## Reading text
◇ ◇ ◇ ◇ ◇

Single by Harry Enfield
- B-side: "The B Side"
- Released: 25 April 1988
- Recorded: 1987
- Studio: Guerrilla Studios (London, England)
- Genre: Comedy; novelty; hip house; alternative dance;
- Length: 3:49
- Label: Mercury
- Songwriters: Harry Enfield; Charles Higson; William Wainwright; Paul Whitehouse;
- Producers: The Guerrilla Boyz; Krunch Groove;

Music video
- "Loadsamoney (Doin' Up the House)" on YouTube

= Loadsamoney (Doin' Up the House) =

"Loadsamoney (Doin' Up the House)" is a novelty song by the English comedian Harry Enfield. It was released as a single on 25 April 1988 by Mercury Records, peaking at No. 4 on the UK singles chart, with Enfield performing in character as 'Loadsamoney', an oafish, arrogant plasterer who habitually boasts of his earning capacity. The song contains a brief sample of ABBA's 1976 song "Money, Money, Money", as well as the song "Money, Money" from the film Cabaret (1972), performed by Liza Minnelli and Joel Grey, and a short sample of the Flying Lizards' 1979 recording "Money (That's What I Want)". There are also two brief references to the song "Big Spender".

The song was written by Enfield, comedians Charlie Higson and Paul Whitehouse, and electronic musician and record producer William Orbit.

◇ ◇ ◇ ◇ ◇

[Dataset entries]
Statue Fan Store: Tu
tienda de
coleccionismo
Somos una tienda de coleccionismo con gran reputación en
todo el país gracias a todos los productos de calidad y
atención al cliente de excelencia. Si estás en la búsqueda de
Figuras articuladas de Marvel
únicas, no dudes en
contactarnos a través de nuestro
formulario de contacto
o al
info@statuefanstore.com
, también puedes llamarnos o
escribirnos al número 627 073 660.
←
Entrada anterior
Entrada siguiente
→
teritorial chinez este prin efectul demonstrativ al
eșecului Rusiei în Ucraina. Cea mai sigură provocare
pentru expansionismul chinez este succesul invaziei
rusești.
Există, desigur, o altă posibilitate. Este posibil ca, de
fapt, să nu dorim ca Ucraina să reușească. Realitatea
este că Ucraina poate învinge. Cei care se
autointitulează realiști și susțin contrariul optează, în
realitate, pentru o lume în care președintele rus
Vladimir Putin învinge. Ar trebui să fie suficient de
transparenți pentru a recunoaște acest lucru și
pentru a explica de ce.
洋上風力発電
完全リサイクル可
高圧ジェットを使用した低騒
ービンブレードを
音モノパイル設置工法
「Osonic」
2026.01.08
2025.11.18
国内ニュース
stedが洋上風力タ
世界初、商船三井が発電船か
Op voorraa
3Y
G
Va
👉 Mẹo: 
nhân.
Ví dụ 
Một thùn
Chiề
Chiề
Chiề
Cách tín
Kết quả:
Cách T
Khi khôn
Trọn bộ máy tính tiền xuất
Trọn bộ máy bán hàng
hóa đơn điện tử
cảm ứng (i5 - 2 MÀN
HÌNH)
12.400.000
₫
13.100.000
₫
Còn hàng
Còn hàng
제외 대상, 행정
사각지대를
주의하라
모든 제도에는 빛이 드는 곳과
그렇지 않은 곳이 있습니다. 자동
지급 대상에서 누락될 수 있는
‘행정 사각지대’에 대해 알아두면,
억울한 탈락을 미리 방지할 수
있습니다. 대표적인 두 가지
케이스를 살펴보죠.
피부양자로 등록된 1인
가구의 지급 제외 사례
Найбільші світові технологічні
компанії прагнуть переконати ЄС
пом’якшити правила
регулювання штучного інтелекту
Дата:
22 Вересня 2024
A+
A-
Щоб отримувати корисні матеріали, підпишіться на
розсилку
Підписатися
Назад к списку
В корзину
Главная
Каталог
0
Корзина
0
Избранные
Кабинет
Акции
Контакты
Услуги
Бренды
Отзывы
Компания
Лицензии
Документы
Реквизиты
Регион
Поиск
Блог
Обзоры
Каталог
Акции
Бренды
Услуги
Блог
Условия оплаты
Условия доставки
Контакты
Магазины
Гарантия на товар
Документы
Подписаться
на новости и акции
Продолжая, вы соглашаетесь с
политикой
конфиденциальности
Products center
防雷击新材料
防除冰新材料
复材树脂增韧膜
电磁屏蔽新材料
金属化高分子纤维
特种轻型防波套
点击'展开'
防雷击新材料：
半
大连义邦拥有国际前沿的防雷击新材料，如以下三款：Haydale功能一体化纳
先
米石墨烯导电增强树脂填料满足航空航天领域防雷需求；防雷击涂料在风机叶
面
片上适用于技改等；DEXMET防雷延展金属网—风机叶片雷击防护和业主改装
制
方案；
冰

◇ ◇ ◇ ◇ ◇

## Questions
1 - Condense the paragraph of the Loadsamoney text that begins "\"Loadsamoney (Doin' Up the House)\" is a novelty song" into a short bulleted list that keeps its main facts.
2 - According to the Loadsamoney text, what was the single's highest position on the UK singles chart?
3 - From the Loadsamoney text, output the passage starting at "Music video" and ending at "producer William Orbit.".

## Expected outputs
1 -
- Novelty song by English comedian Harry Enfield
- Released as a single by Mercury Records on 25 April 1988, peaking at No. 4 on the UK singles chart
- Enfield performs as 'Loadsamoney', an oafish, arrogant plasterer who boasts of his earning capacity
- Samples ABBA's "Money, Money, Money" (1976), "Money, Money" from Cabaret (1972, performed by Liza Minnelli and Joel Grey), and the Flying Lizards' "Money (That's What I Want)" (1979)
- Includes two brief references to "Big Spender"

2 - No. 4

3 -
Music video
- "Loadsamoney (Doin' Up the House)" on YouTube

= Loadsamoney (Doin' Up the House) =

"Loadsamoney (Doin' Up the House)" is a novelty song by the English comedian Harry Enfield. It was released as a single on 25 April 1988 by Mercury Records, peaking at No. 4 on the UK singles chart, with Enfield performing in character as 'Loadsamoney', an oafish, arrogant plasterer who habitually boasts of his earning capacity. The song contains a brief sample of ABBA's 1976 song "Money, Money, Money", as well as the song "Money, Money" from the film Cabaret (1972), performed by Liza Minnelli and Joel Grey, and a short sample of the Flying Lizards' 1979 recording "Money (That's What I Want)". There are also two brief references to the song "Big Spender".

The song was written by Enfield, comedians Charlie Higson and Paul Whitehouse, and electronic musician and record producer William Orbit.